Sin embargo, este tipo de superstición no es ni mucho menos exclusiva de China. En todo el mundo existen prácticas de “magia empática” basadas en que lo similar afecta lo similar y de que cosas que han estado en contacto seguirán influyéndose. Clavar agujas en el muñeco que representa a una persona para dañarla, comer nueces para incrementar la inteligencia porque recuerdan la forma de un cerebro, usar mechones de cabellos robados para crear bebedizos de amor... son ejemplos internacionales. De hecho, incluso la homeopatía (del griego, 'igual' y 'dolencia') se erige sobre ese viejo principio de que "lo similar cura lo similar".
En los últimos años, en un esfuerzo por acabar con la tremenda pobreza de las zonas rurales, el gobierno chino fomentó la creación de granjas escasamente controladas. Se reportó que 19.000 fueron cerradas a raíz de la explosión del coronavirus y se sospecha que entre ellas muchas podrían haber albergado todo tipo de animales salvajes destinados al mercado medicinal (tres mil dólares por un kilo de escamas de pangolín, se calcula).

*LO QUE SE PIDE*. Traduce al inglés esta oración del texto sobre la magia empática: "Sin embargo, este tipo de superstición no es ni mucho menos exclusiva de China".

*DATOS*.
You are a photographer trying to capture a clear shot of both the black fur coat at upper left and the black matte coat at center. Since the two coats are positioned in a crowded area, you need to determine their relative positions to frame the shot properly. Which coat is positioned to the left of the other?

*RESPUESTA*. However, this kind of superstition is by no means exclusive to China.